C’è una tendenza che ormai da un po’ di anni si sta affermando nel mondo – sempre più scemo – della comunicazione e del giornalismo. Quello di chiedere di “scusarsi” a intere classi di persone. Mi spiego: c’è un dipendente infedele che rubava in una società? Si deve scusare la società. C’è un dipendente pubblico che si intascava le mazzette? Deve scusarsi il sindaco. C’è un consigliere comunale cretino che posta una scemenza? Deve scusarsi il segretario di partito. C’è un portaborse che commetteva illegalità? Si deve scusare il ministro. Fino alle estreme conseguenze e ai casi più recenti. Ci sono alpini che molestano ragazze a un raduno? Si deve scusare il corpo degli Alpini. Peggio: c’è un uomo che violenta una donna? Tutti gli uomini chiedano scusa alle donne!
Ora, non c’è un modo per dire quel che sto per dire senza risultare acido, quindi lo dico così come mi viene. Io non chiedo scusa manco per niente se qualche alpino ha fischiato alle ragazze, perché io non ho mai fischiato a nessuna o nessuno. Non chiedo scusa se un uomo ammazza la moglie, perché io mia moglie non l’ho mai ammazzata né le ho mai mancato di rispetto. E non chiedo scusa se un uomo violenta una donna, perché non mi è mai passato per la testa di farlo. Non mi inginocchio perché un poliziotto bianco ha ammazzato un povero cristo nero in America, perché non sono un poliziotto e non ho mai avuto mezzo atteggiamento razzista.

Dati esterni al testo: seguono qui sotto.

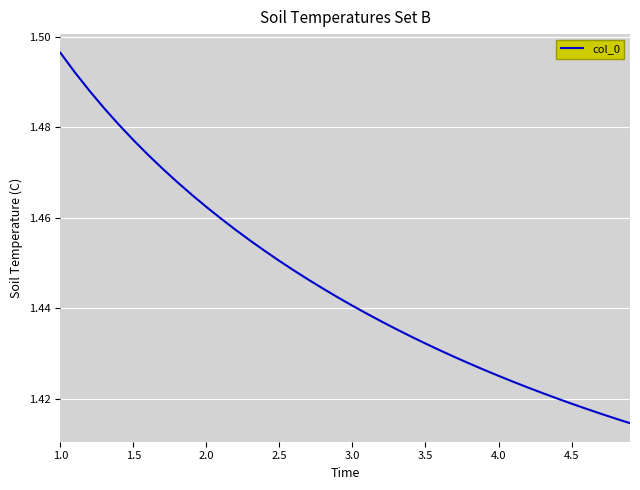

What is the sum of all values?

57.8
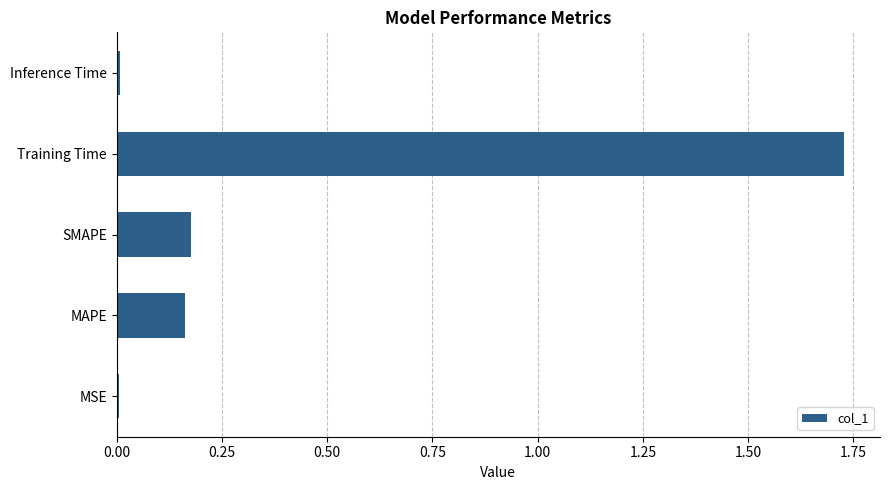

What is the change in value from MAPE to Training Time?

+1.6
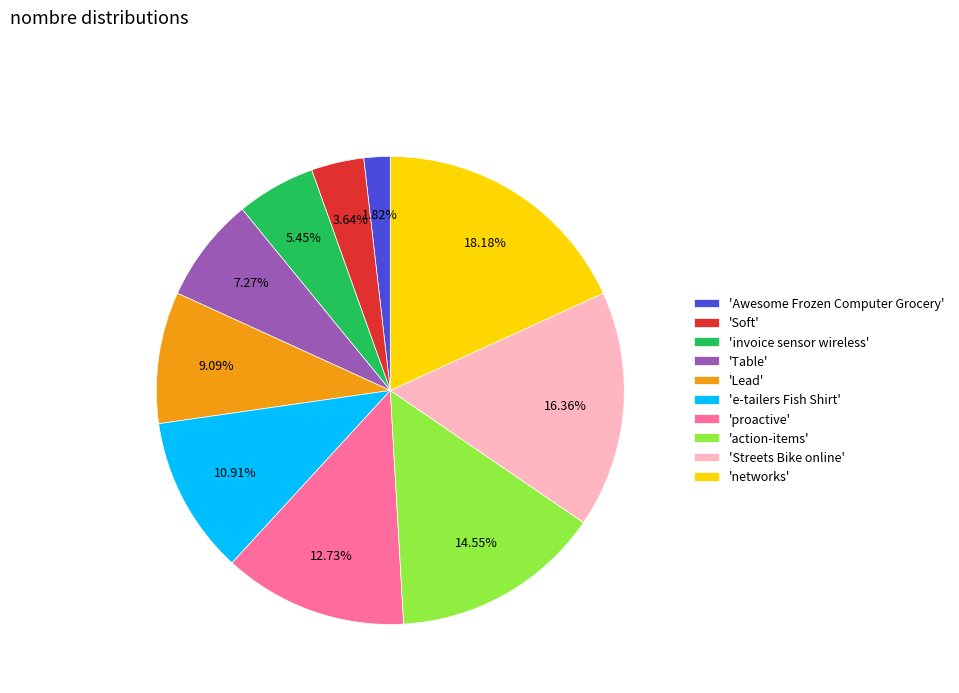

Combined, do 'Awesome Frozen Computer Grocery' and 'Lead' account for over 50%?

No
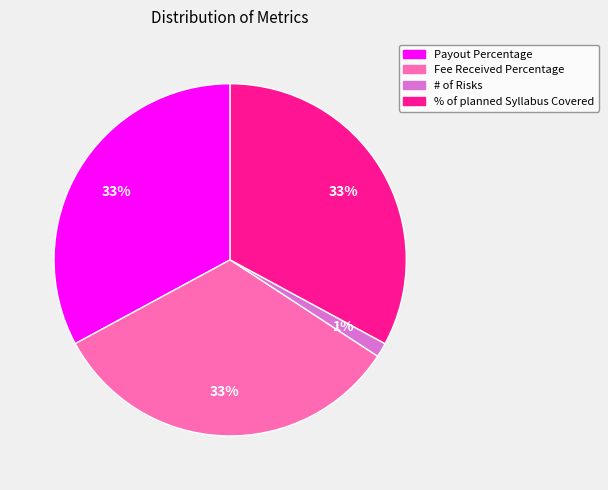

To the nearest percent, what is the average slice percentage?

25%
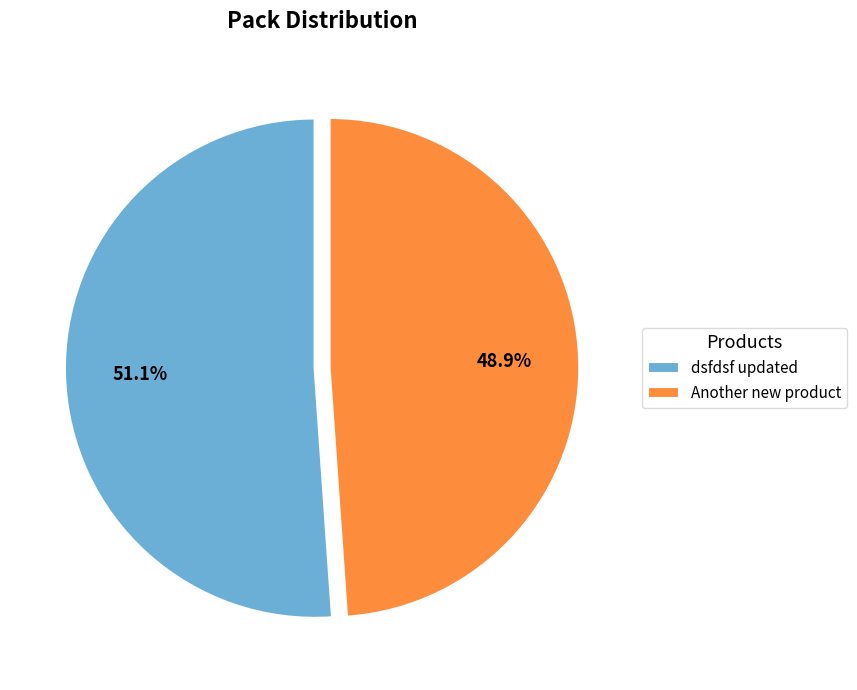

What is the largest slice in the pie chart?

dsfdsf updated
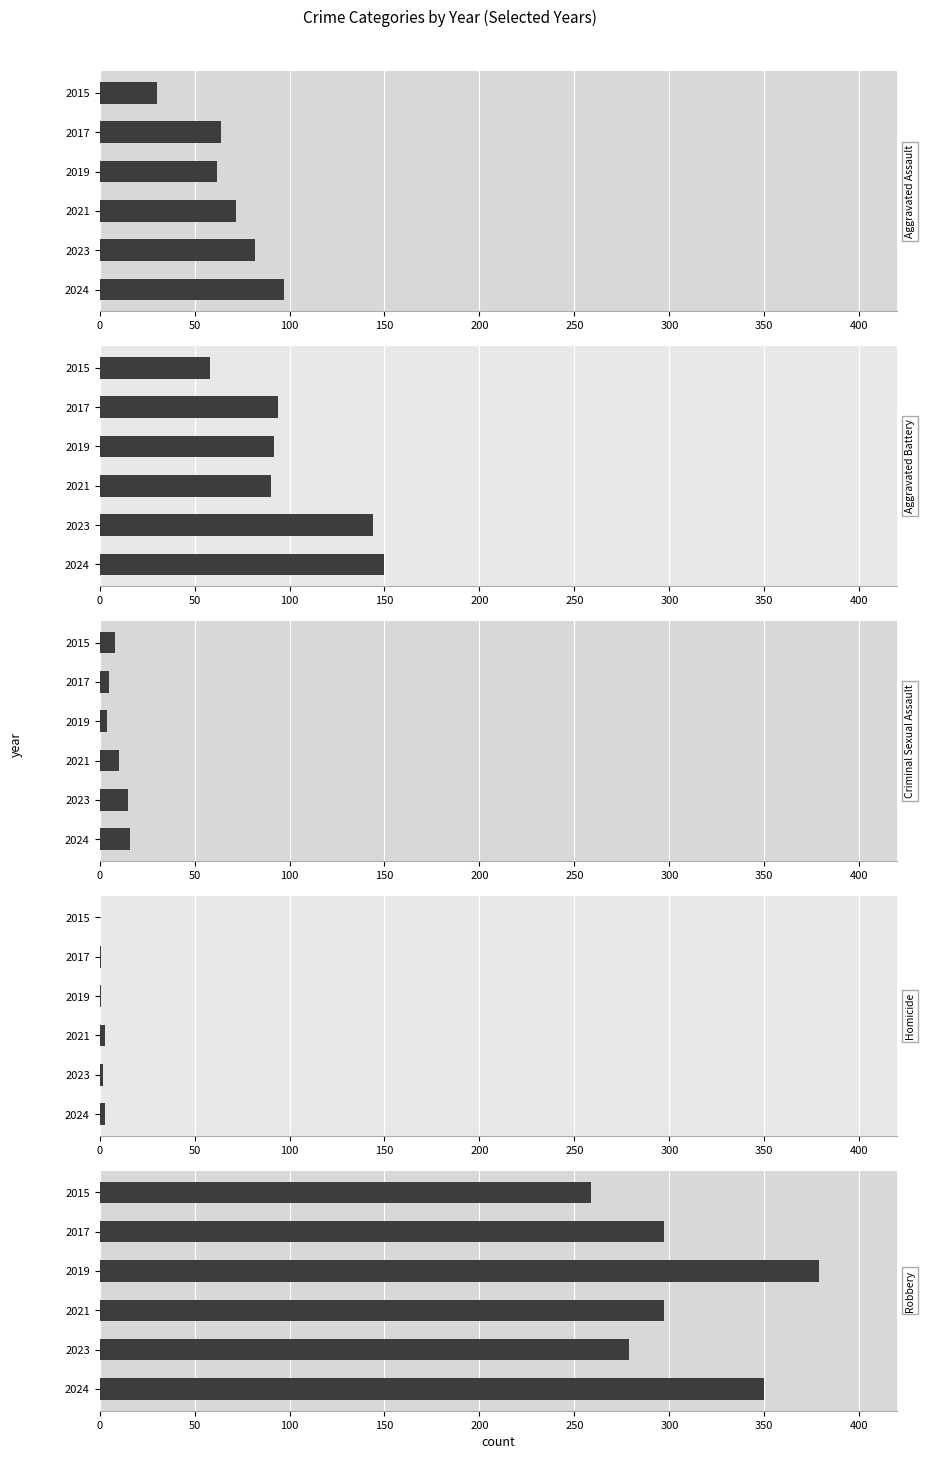

What are all the series names shown in the legend?

Aggravated Assault, Aggravated Battery, Criminal Sexual Assault, Homicide, Robbery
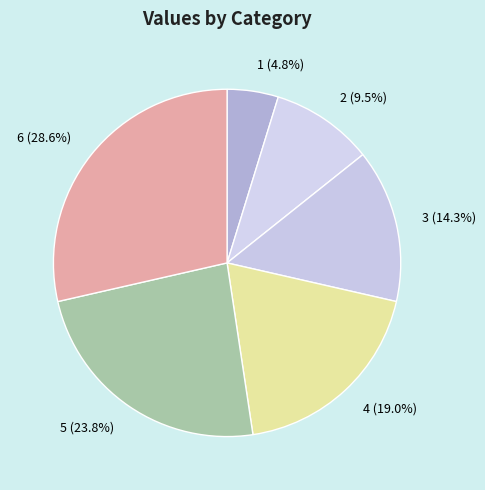

To the nearest percent, what percentage of the pie is 3?

14%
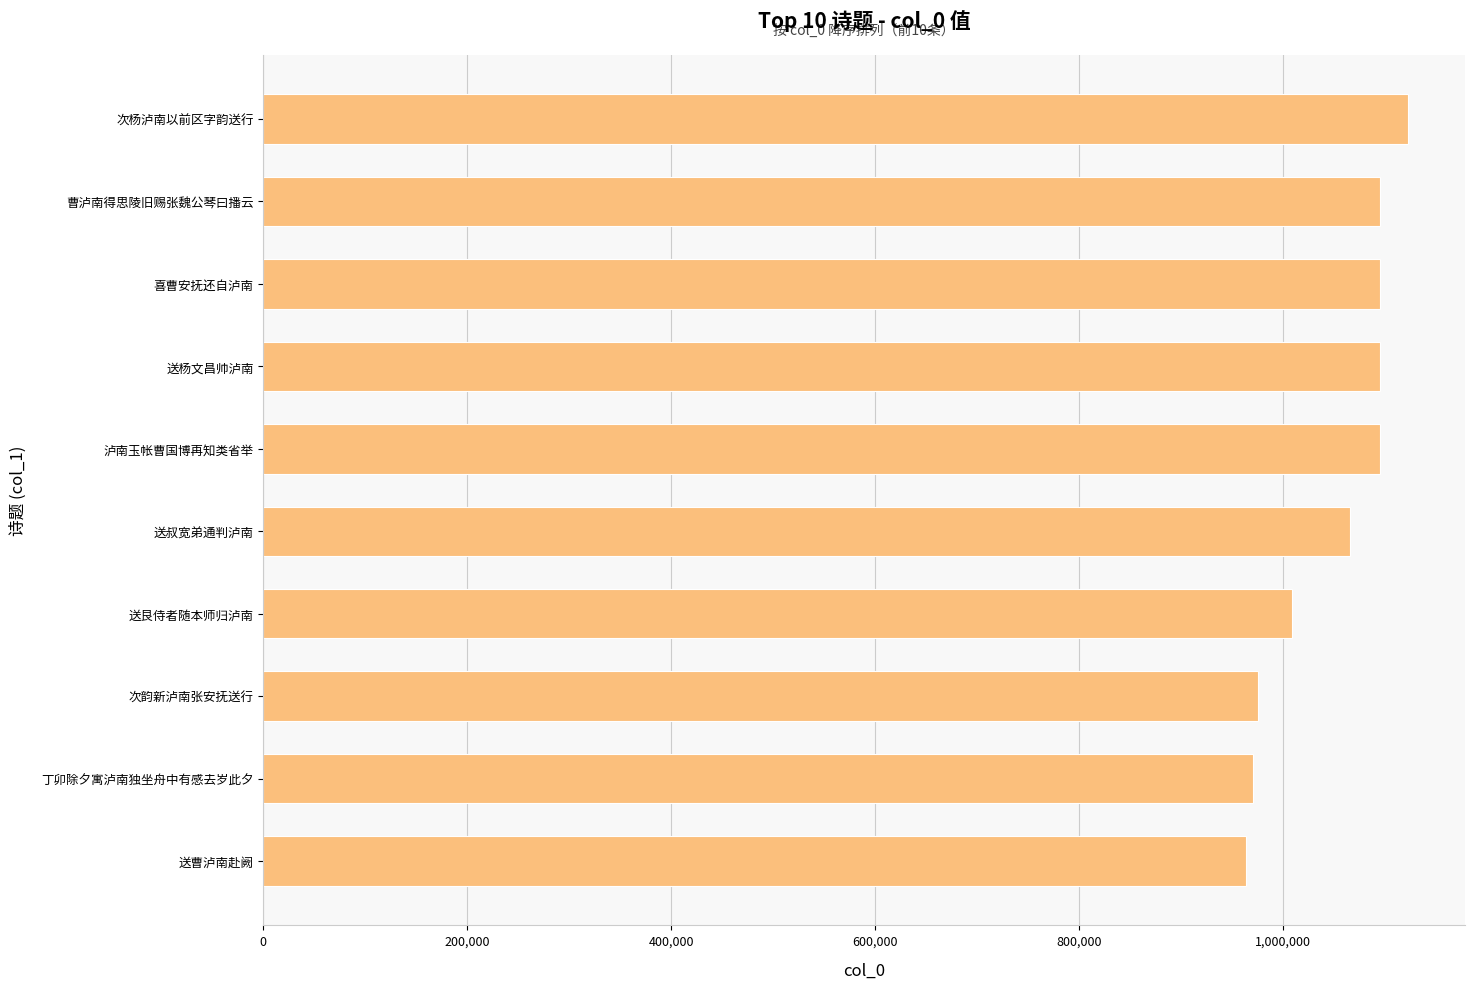

How many bars are there in total?

10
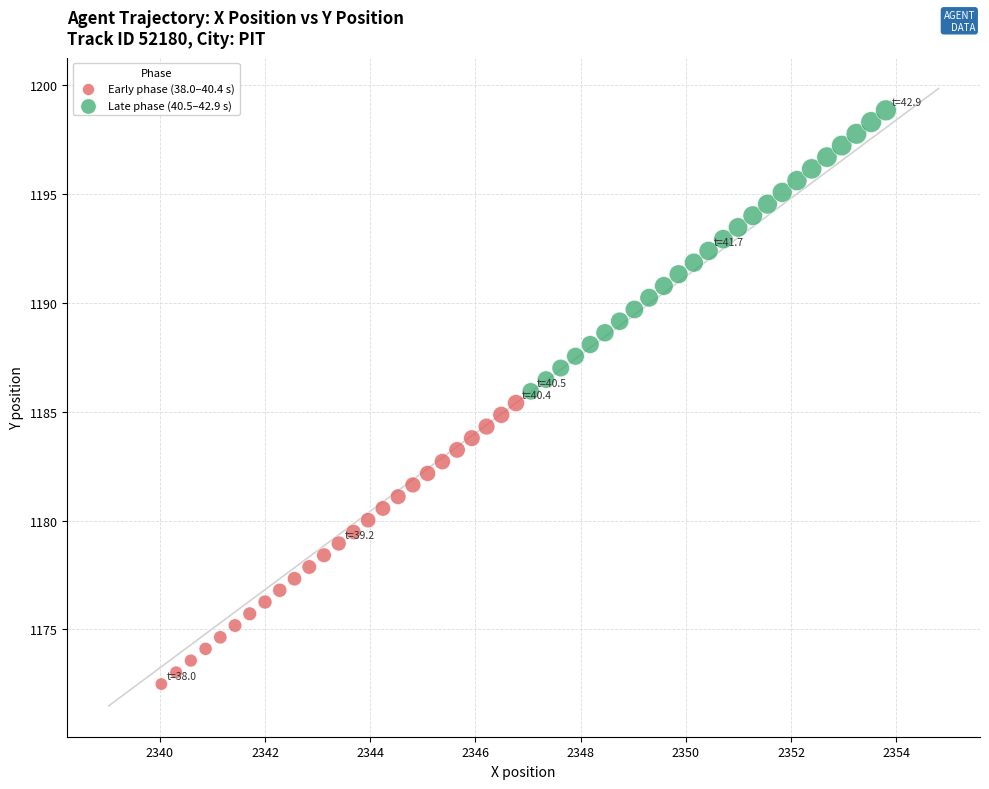

What are all the series names shown in the legend?

Early phase (38.0–40.4 s), Late phase (40.5–42.9 s)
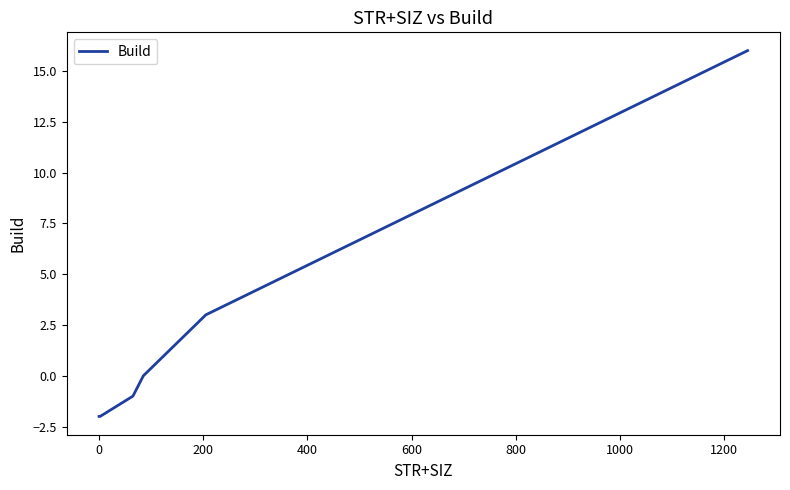

What is the greatest value displayed?

16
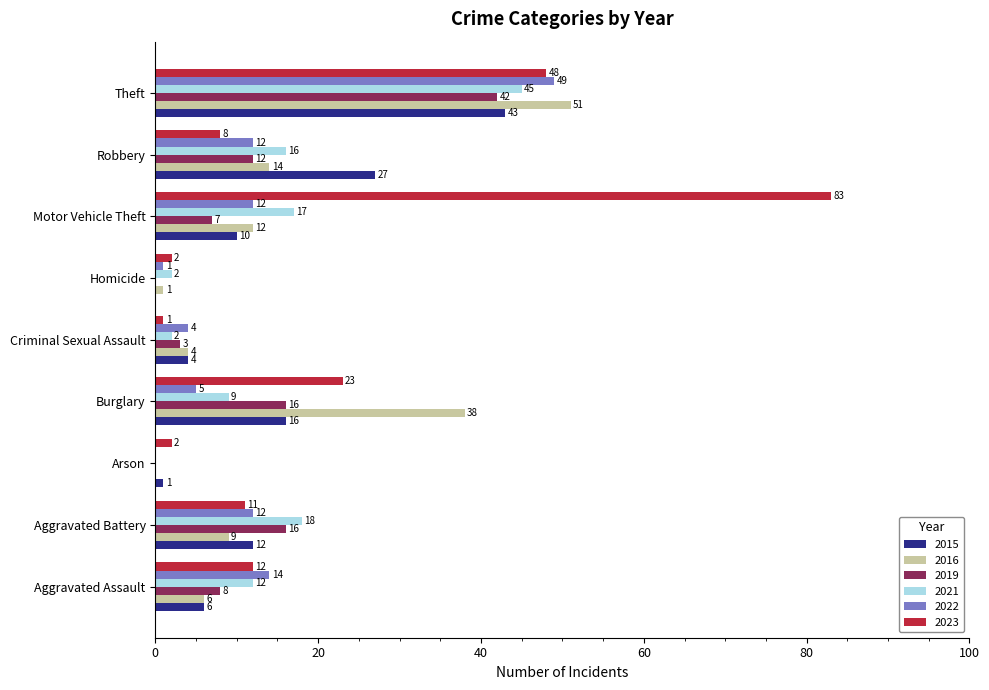

What is the highest value of the 2016 series?

51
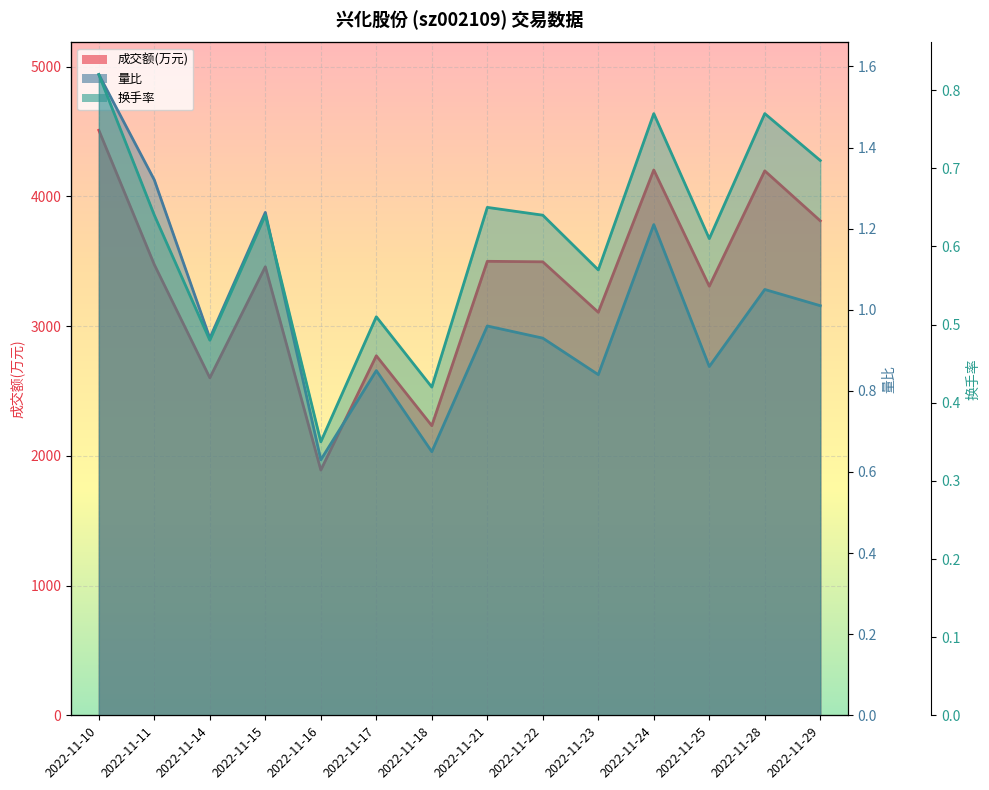

Reading left to right, transcribe all the data shown in this chart.

成交额(万元): 4509.0	3473.0	2601.0	3457.0	1890.0	2771.0	2232.0	3499.0	3495.0	3106.0	4203.0	3307.0	4196.0	3811.0
量比: 1.6	1.3	0.9	1.2	0.6	0.8	0.7	1.0	0.9	0.8	1.2	0.9	1.1	1.0
换手率: 0.8	0.6	0.5	0.6	0.3	0.5	0.4	0.7	0.6	0.6	0.8	0.6	0.8	0.7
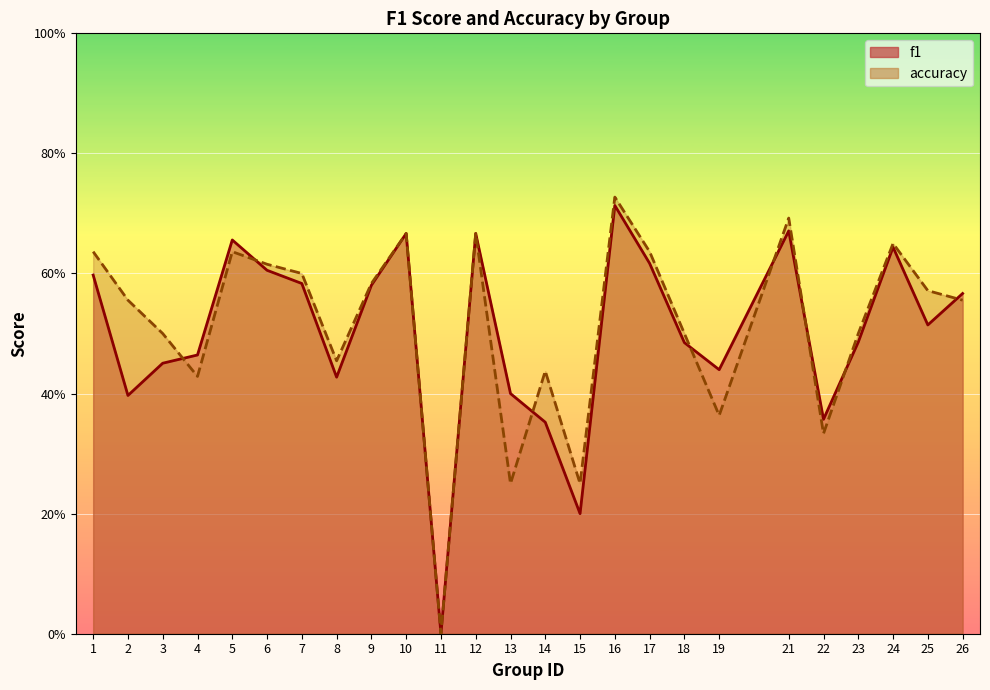

How many positive values does the f1 series have?

24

“La responsabilità penale è personale”
Sono nato bianco, e non è colpa mia (e neanche merito). Sono nato maschio, e non è colpa mia (e neanche merito). Di queste cose non chiederò mai scusa. Non chiederò scusa perché sono nato nell’Occidente, o perché vivo in quella democrazia che mi consente di essere ateo in un Paese orgogliosamente di cultura cattolica, non chiederò scusa per gli alpini, e agli alpini stessi non dovrebbe essere richiesto di chiedere scusa. Torniamo alla regola che la responsabilità penale è personale. Personale. E visto che le molestie sono un reato penale, vanno addebitate a chi le fa. Fine.